INSTRUCTIONS |
a - Copy the forum post about tikzcd macros starting at "I recently developed" and ending at "it works fine.", but substitute "natural transformations" for "functors".
b - According to the forum post about tikzcd macros, what two problems came up when the writer first used the tikzcd environment for the functor notation?

TEXT BLOCK |
****************************************

4

I've extended myself too much, so the short question is:

Why can't I define macros with the tikzcdpackage as defined below? (right above the "Old Solution" section)


Description

I recently developed a notation for functors and it was tempting to use the tikzcd environment. However, the problem is that 1) The macro must have more than 9 entries (I found a solution here). 2) The spacing was pretty terrible.

I finded a solution using array and some rotations (the solution code will be at the end), but mostly it works fine.

Old solution output

But, when using big categories names or whatever, space between terms becomes way to strange and preety lame. Back to tikzcd, I've almost with some additional tricks (but mostly "fairier"):

\begin{tikzcd}[row sep={0.22em}, column sep={0.01em}]
    {F}: & {\boldsymbol{\mathscr C}} \arrow[rr] &\hspace{0.5cm}& {\boldsymbol{\mathscr D}}        &   \\
    & {X} \arrow[dd,"{\phi}"'] \arrow[rr, mapsto] & & {F(X)} \arrow[dd,"{F(\phi)}"'] & {x} \arrow[dd,mapsto]\\
    & \,                                         & &              &   \\ 
    & {Y} \arrow[rr,mapsto]                     & & {Y}         & {F(\phi)(x)}
\end{tikzcd}

Which produces:

enter image description here

Now the arrows adjust itself to each case. So im done and wanted to define that macro. Copying what I did in the old way, it should be:

%----------------
% Black Tex Magic
%----------------
% Provide a way to declare and renew a command in one command
\newcommand{\neworrenewcommand}[1]{\providecommand{#1}{}\renewcommand{#1}}

% Covariant functor
\newcommand{\covfunctor}[9]{
    \neworrenewcommand{\ccovfunctor}[2]{
        \begin{tikzcd}[row sep={0.22em}, column sep={0.01em}]
            {#1}: & {#2} \arrow[rr]                            &\hspace{0.5cm} & {#3}        &   \\
            & {#4} \arrow[dd,"{#8}"'] \arrow[rr, mapsto] & & {#5} \arrow[dd,"{#9}"'] & {##1} \arrow[dd,mapsto]\\
            & \,                                         & &              &   \\ 
            & {#6} \arrow[rr,mapsto]                     & & {#7}         & {##2}
        \end{tikzcd}
    }
    \ccovfunctor
}

Well... nothing could be that simple in TeX: It compiles an error but it doesn't show me exactly what it is. So... what went wrong?

****************************************

[Stored records]
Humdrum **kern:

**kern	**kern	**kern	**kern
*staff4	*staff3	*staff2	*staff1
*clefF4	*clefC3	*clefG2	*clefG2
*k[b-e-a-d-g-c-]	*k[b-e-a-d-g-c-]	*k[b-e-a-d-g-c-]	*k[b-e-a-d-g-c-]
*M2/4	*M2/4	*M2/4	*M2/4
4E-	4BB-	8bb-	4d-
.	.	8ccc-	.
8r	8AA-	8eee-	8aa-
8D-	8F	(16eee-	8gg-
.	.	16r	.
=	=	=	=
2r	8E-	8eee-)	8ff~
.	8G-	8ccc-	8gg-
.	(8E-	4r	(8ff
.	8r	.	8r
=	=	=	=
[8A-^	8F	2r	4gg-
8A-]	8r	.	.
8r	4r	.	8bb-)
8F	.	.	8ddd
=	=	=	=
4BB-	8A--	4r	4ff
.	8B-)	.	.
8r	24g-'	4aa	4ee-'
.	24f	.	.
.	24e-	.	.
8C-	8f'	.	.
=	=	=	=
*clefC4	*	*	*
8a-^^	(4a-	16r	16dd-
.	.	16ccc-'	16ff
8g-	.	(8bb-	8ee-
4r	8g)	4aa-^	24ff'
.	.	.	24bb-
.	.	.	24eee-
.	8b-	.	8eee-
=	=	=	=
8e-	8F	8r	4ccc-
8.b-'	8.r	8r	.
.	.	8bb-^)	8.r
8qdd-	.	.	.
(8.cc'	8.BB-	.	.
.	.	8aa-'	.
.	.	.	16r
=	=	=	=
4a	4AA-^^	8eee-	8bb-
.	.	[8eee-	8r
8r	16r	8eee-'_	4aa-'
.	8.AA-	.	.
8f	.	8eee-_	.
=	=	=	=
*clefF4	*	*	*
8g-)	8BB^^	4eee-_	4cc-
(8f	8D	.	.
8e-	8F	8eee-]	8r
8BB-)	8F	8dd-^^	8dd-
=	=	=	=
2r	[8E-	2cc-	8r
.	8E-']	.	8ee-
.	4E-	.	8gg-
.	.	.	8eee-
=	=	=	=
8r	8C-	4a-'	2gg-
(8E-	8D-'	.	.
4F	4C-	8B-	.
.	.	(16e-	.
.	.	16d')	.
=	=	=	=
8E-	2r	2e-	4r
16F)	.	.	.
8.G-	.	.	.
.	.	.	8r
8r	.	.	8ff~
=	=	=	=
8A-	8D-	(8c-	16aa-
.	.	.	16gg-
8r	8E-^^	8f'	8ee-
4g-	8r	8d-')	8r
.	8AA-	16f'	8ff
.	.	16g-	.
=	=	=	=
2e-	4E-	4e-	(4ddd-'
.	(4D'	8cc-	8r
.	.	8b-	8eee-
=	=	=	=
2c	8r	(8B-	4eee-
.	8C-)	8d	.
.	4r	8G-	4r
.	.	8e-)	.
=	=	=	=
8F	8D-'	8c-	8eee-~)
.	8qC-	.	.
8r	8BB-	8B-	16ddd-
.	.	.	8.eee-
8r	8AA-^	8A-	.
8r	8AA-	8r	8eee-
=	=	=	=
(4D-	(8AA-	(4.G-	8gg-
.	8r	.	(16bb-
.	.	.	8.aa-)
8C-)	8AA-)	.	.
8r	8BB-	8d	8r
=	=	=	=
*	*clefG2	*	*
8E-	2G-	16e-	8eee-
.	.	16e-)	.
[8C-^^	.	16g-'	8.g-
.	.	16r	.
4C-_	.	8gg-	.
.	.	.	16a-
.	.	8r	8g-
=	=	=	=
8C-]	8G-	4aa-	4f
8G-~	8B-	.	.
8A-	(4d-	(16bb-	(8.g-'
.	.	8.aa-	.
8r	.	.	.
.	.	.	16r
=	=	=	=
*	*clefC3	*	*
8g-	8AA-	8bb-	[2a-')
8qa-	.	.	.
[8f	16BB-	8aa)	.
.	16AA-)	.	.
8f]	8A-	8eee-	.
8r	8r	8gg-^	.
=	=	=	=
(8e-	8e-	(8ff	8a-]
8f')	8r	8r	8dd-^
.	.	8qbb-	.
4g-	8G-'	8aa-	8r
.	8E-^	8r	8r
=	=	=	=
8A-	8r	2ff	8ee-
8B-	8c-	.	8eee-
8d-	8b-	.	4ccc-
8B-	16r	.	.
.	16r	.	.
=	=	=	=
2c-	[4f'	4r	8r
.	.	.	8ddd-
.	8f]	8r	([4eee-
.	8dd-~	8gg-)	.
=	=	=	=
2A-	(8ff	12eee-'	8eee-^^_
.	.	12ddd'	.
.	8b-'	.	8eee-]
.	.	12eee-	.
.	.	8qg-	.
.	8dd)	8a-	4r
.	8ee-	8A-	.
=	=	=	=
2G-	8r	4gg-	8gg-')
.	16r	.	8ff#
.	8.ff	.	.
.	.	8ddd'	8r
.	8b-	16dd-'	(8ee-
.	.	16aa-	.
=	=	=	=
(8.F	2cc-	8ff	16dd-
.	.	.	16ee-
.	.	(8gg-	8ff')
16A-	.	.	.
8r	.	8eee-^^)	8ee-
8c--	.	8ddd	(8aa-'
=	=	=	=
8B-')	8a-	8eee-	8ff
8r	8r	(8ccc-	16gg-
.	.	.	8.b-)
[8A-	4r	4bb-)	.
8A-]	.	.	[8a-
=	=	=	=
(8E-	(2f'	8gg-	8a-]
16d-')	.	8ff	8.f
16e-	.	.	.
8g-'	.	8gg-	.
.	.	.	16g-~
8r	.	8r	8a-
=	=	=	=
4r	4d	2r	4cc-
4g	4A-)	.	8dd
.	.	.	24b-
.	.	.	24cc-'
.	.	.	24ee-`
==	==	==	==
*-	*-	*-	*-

****************************************

RESULTS OF THE EXERCISE |
a -
I recently developed a notation for natural transformations and it was tempting to use the tikzcd environment. However, the problem is that 1) The macro must have more than 9 entries (I found a solution here). 2) The spacing was pretty terrible.

I finded a solution using array and some rotations (the solution code will be at the end), but mostly it works fine.

b - The macro needed more than 9 entries, and the spacing was pretty terrible.